Before-and-after change data
►

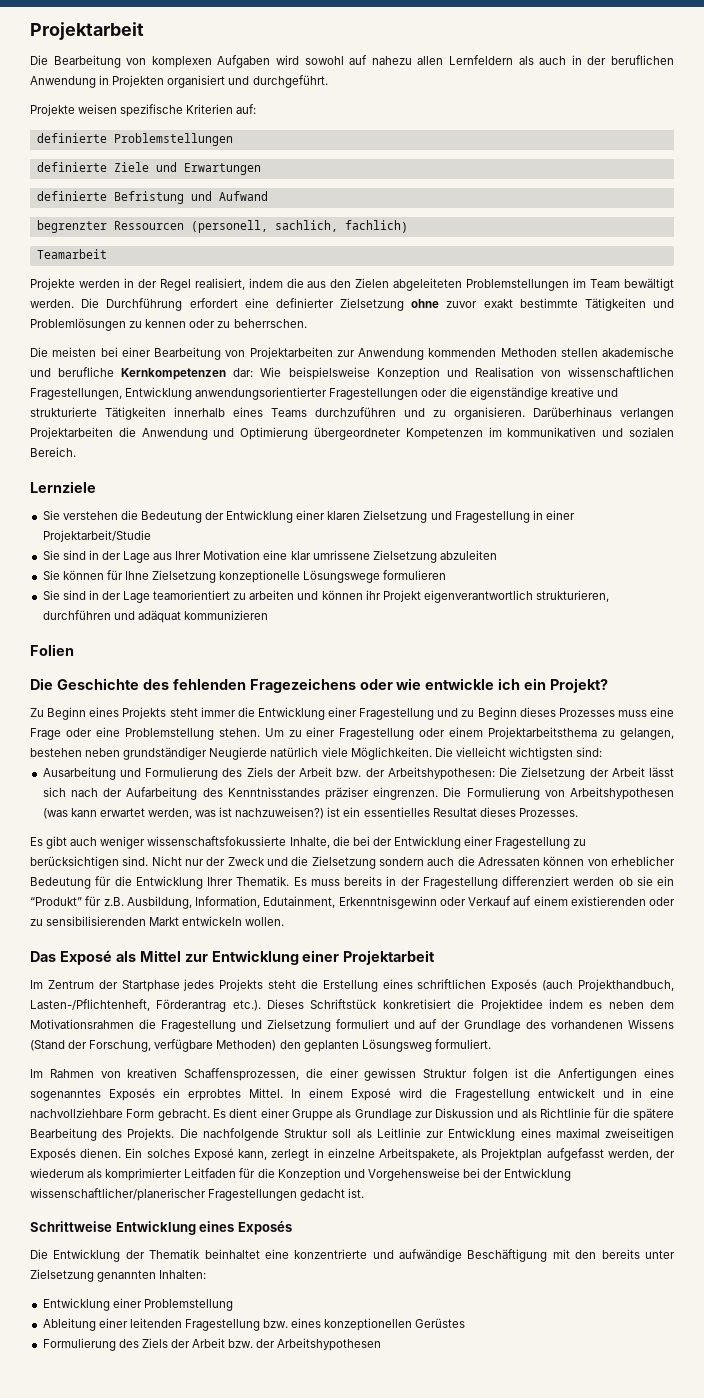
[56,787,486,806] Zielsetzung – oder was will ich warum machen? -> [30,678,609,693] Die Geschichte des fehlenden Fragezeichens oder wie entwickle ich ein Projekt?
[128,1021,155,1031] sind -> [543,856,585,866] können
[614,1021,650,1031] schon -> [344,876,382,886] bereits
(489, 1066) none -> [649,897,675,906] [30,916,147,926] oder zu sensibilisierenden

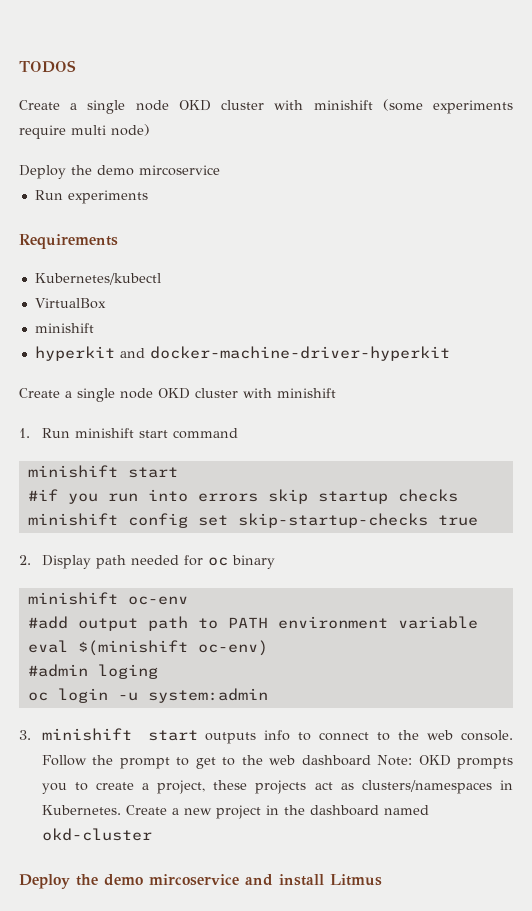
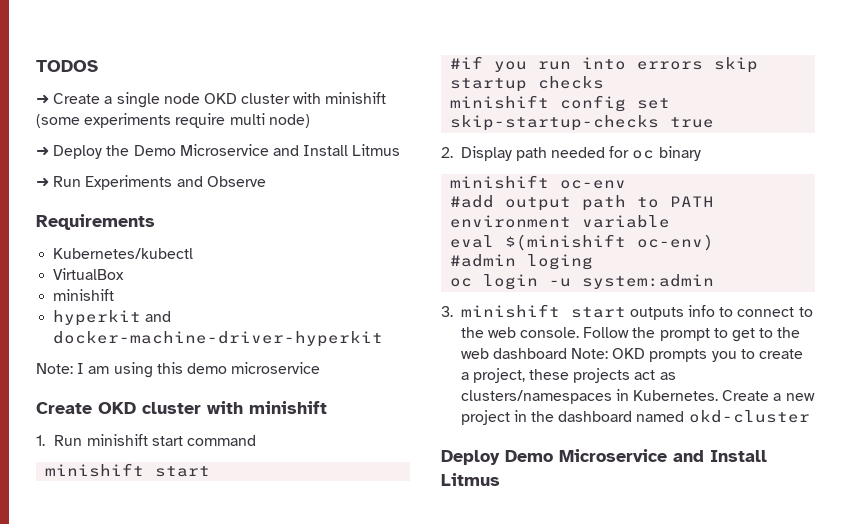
(76, 66) none -> [36,94,49,104] ➜
[19,165,220,179] [34,190,148,204] Deploy the demo mircoservice // Run experiments -> [36,144,401,159] [36,175,266,190] ➜ Deploy the Demo Microservice and Install Litmus // ➜ Run Experiments and Observe
[19,388,153,402] Create a single node -> [36,362,321,378] [36,402,92,414] Note: I am using this demo microservice // Create
[76,874,324,886] the demo mircoservice and install -> [505,449,767,462] Demo Microservice and Install

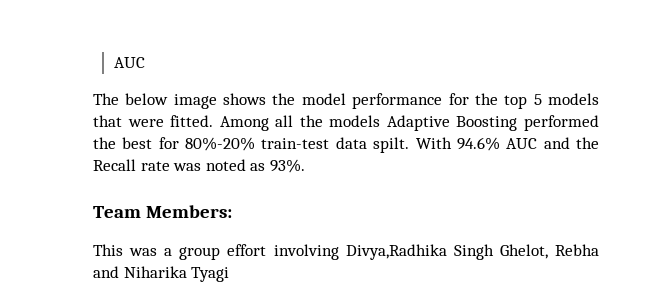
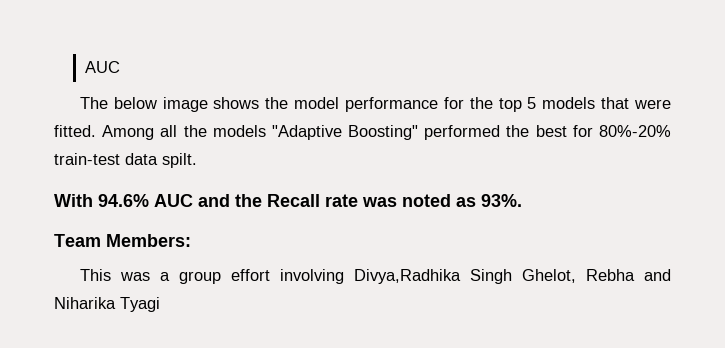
[386,115,518,131] Adaptive Boosting -> [271,125,419,140] "Adaptive Boosting"
(410, 145) none -> (197, 160) //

◄

- TASK OBJECTIVE -
Repeat the entries exactly as they are given, leaving out each image.

- WRITTEN RESPONSE -
[56,787,486,806] Zielsetzung – oder was will ich warum machen? -> [30,678,609,693] Die Geschichte des fehlenden Fragezeichens oder wie entwickle ich ein Projekt?
[128,1021,155,1031] sind -> [543,856,585,866] können
[614,1021,650,1031] schon -> [344,876,382,886] bereits
(489, 1066) none -> [649,897,675,906] [30,916,147,926] oder zu sensibilisierenden

(76, 66) none -> [36,94,49,104] ➜
[19,165,220,179] [34,190,148,204] Deploy the demo mircoservice // Run experiments -> [36,144,401,159] [36,175,266,190] ➜ Deploy the Demo Microservice and Install Litmus // ➜ Run Experiments and Observe
[19,388,153,402] Create a single node -> [36,362,321,378] [36,402,92,414] Note: I am using this demo microservice // Create
[76,874,324,886] the demo mircoservice and install -> [505,449,767,462] Demo Microservice and Install

[386,115,518,131] Adaptive Boosting -> [271,125,419,140] "Adaptive Boosting"
(410, 145) none -> (197, 160) //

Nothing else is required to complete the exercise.